Action item. Copy out all lines of the listing below that hold "Verenigd".
□ □ □ □ □
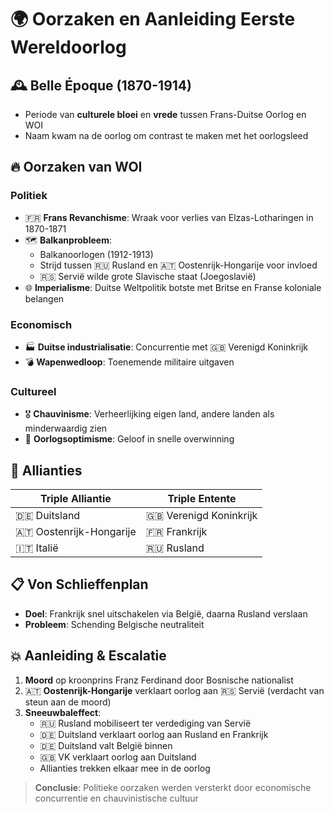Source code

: # 🌍 Oorzaken en Aanleiding Eerste Wereldoorlog

## 🕰️ Belle Époque (1870-1914)
- Periode van **culturele bloei** en **vrede** tussen Frans-Duitse Oorlog en WOI
- Naam kwam na de oorlog om contrast te maken met het oorlogsleed

## 🔥 Oorzaken van WOI

### Politiek
- 🇫🇷 **Frans Revanchisme**: Wraak voor verlies van Elzas-Lotharingen in 1870-1871
- 🗺️ **Balkanprobleem**: 
  * Balkanoorlogen (1912-1913)
  * Strijd tussen 🇷🇺 Rusland en 🇦🇹 Oostenrijk-Hongarije voor invloed
  * 🇷🇸 Servië wilde grote Slavische staat (Joegoslavië)
- 🌐 **Imperialisme**: Duitse Weltpolitik botste met Britse en Franse koloniale belangen

### Economisch
- 🏭 **Duitse industrialisatie**: Concurrentie met 🇬🇧 Verenigd Koninkrijk
- 💣 **Wapenwedloop**: Toenemende militaire uitgaven

### Cultureel
- 🎖️ **Chauvinisme**: Verheerlijking eigen land, andere landen als minderwaardig zien
- 🎯 **Oorlogsoptimisme**: Geloof in snelle overwinning

## 🤝 Allianties

| Triple Alliantie | Triple Entente |
|------------------|----------------|
| 🇩🇪 Duitsland | 🇬🇧 Verenigd Koninkrijk |
| 🇦🇹 Oostenrijk-Hongarije | 🇫🇷 Frankrijk |
| 🇮🇹 Italië | 🇷🇺 Rusland |

## 📋 Von Schlieffenplan
- **Doel**: Frankrijk snel uitschakelen via België, daarna Rusland verslaan
- **Probleem**: Schending Belgische neutraliteit

## 💥 Aanleiding & Escalatie
1. **Moord** op kroonprins Franz Ferdinand door Bosnische nationalist
2. 🇦🇹 **Oostenrijk-Hongarije** verklaart oorlog aan 🇷🇸 Servië (verdacht van steun aan de moord)
3. **Sneeuwbaleffect**:
   * 🇷🇺 Rusland mobiliseert ter verdediging van Servië
   * 🇩🇪 Duitsland verklaart oorlog aan Rusland en Frankrijk
   * 🇩🇪 Duitsland valt België binnen
   * 🇬🇧 VK verklaart oorlog aan Duitsland
   * Allianties trekken elkaar mee in de oorlog

> **Conclusie**: Politieke oorzaken werden versterkt door economische concurrentie en chauvinistische cultuur
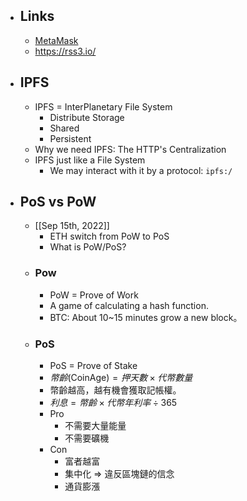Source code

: - ## Links
	- [MetaMask](https://metamask.io/)
	- https://rss3.io/
- ## IPFS
	- IPFS = InterPlanetary File System
		- Distribute Storage
		- Shared
		- Persistent
	- Why we need IPFS: The HTTP's Centralization
	- IPFS just like a File System
		- We may interact with it by a protocol: `ipfs:/`
- ## PoS vs PoW
	- [[Sep 15th, 2022]]
		- ETH switch from PoW to PoS
		- What is PoW/PoS?
	- ### Pow
		- PoW = Prove of Work
		- A game of calculating a hash function.
		- BTC: About 10~15 minutes grow a new block。
	- ### PoS
		- PoS = Prove of Stake
		- $幣齡(\text{CoinAge}) = 押天數 \times 代幣數量$
		- 幣齡越高，越有機會獲取記帳權。
		- $利息 = 幣齡 \times 代幣年利率 \div 365$
		- Pro
			- 不需要大量能量
			- 不需要礦機
		- Con
			- 富者越富
			- 集中化 => 違反區塊鏈的信念
			- 通貨膨漲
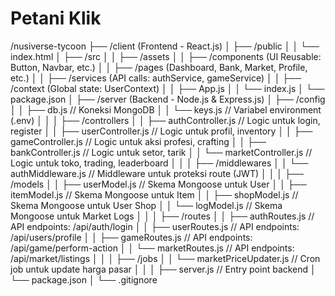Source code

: # Petani Klik

/nusiverse-tycoon
├── /client (Frontend - React.js)
│   ├── /public
│   │   └── index.html
│   ├── /src
│   │   ├── /assets
│   │   ├── /components (UI Reusable: Button, Navbar, etc.)
│   │   ├── /pages (Dashboard, Bank, Market, Profile, etc.)
│   │   ├── /services (API calls: authService, gameService)
│   │   ├── /context (Global state: UserContext)
│   │   ├── App.js
│   │   └── index.js
│   └── package.json
│
├── /server (Backend - Node.js & Express.js)
│   ├── /config
│   │   ├── db.js          // Koneksi MongoDB
│   │   └── keys.js        // Variabel environment (.env)
│   │
│   ├── /controllers
│   │   ├── authController.js   // Logic untuk login, register
│   │   ├── userController.js   // Logic untuk profil, inventory
│   │   ├── gameController.js   // Logic untuk aksi profesi, crafting
│   │   ├── bankController.js   // Logic untuk setor, tarik
│   │   └── marketController.js // Logic untuk toko, trading, leaderboard
│   │
│   ├── /middlewares
│   │   └── authMiddleware.js // Middleware untuk proteksi route (JWT)
│   │
│   ├── /models
│   │   ├── userModel.js      // Skema Mongoose untuk User
│   │   ├── itemModel.js      // Skema Mongoose untuk Item
│   │   ├── shopModel.js      // Skema Mongoose untuk User Shop
│   │   └── logModel.js       // Skema Mongoose untuk Market Logs
│   │
│   ├── /routes
│   │   ├── authRoutes.js     // API endpoints: /api/auth/login
│   │   ├── userRoutes.js     // API endpoints: /api/users/profile
│   │   ├── gameRoutes.js     // API endpoints: /api/game/perform-action
│   │   └── marketRoutes.js   // API endpoints: /api/market/listings
│   │
│   ├── /jobs
│   │   └── marketPriceUpdater.js // Cron job untuk update harga pasar
│   │
│   ├── server.js             // Entry point backend
│   └── package.json
│
└── .gitignore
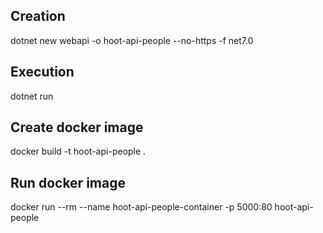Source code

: ## Creation
dotnet new webapi -o hoot-api-people --no-https -f net7.0

## Execution
dotnet run

## Create docker image
docker build -t hoot-api-people .

## Run docker image
docker run --rm --name hoot-api-people-container -p 5000:80 hoot-api-people 
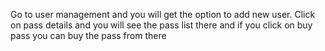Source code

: Go to user management and you will get the option to add new user. Click on pass details and you will see the pass list there and if you click on buy pass you can buy the pass from there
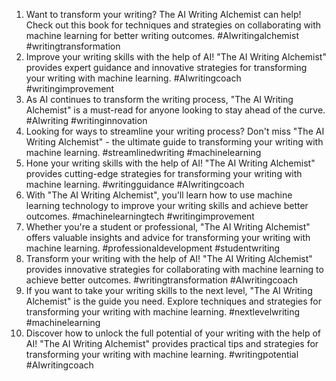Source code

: 1. Want to transform your writing? The AI Writing Alchemist can help! Check out this book for techniques and strategies on collaborating with machine learning for better writing outcomes. #AIwritingalchemist #writingtransformation
2. Improve your writing skills with the help of AI! "The AI Writing Alchemist" provides expert guidance and innovative strategies for transforming your writing with machine learning. #AIwritingcoach #writingimprovement
3. As AI continues to transform the writing process, "The AI Writing Alchemist" is a must-read for anyone looking to stay ahead of the curve. #AIwriting #writinginnovation
4. Looking for ways to streamline your writing process? Don't miss "The AI Writing Alchemist" - the ultimate guide to transforming your writing with machine learning. #streamlinedwriting #machinelearning
5. Hone your writing skills with the help of AI! "The AI Writing Alchemist" provides cutting-edge strategies for transforming your writing with machine learning. #writingguidance #AIwritingcoach
6. With "The AI Writing Alchemist", you'll learn how to use machine learning technology to improve your writing skills and achieve better outcomes. #machinelearningtech #writingimprovement
7. Whether you're a student or professional, "The AI Writing Alchemist" offers valuable insights and advice for transforming your writing with machine learning. #professionaldevelopment #studentwriting
8. Transform your writing with the help of AI! "The AI Writing Alchemist" provides innovative strategies for collaborating with machine learning to achieve better outcomes. #writingtransformation #AIwritingcoach
9. If you want to take your writing skills to the next level, "The AI Writing Alchemist" is the guide you need. Explore techniques and strategies for transforming your writing with machine learning. #nextlevelwriting #machinelearning
10. Discover how to unlock the full potential of your writing with the help of AI! "The AI Writing Alchemist" provides practical tips and strategies for transforming your writing with machine learning. #writingpotential #AIwritingcoach
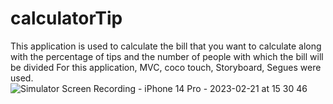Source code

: # calculatorTip
This application is used to calculate the bill that you want to calculate along with the percentage of tips and the number of people with which the bill will be divided  For this application, MVC, coco touch, Storyboard, Segues were used.
![Simulator Screen Recording - iPhone 14 Pro - 2023-02-21 at 15 30 46](https://user-images.githubusercontent.com/104868316/220466336-a2a0ee21-e1ba-4052-bda3-b0eca6c18cc9.gif)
□ □ □ □ □
Exercise result.
- 🏭 **Duitse industrialisatie**: Concurrentie met 🇬🇧 Verenigd Koninkrijk
| 🇩🇪 Duitsland | 🇬🇧 Verenigd Koninkrijk |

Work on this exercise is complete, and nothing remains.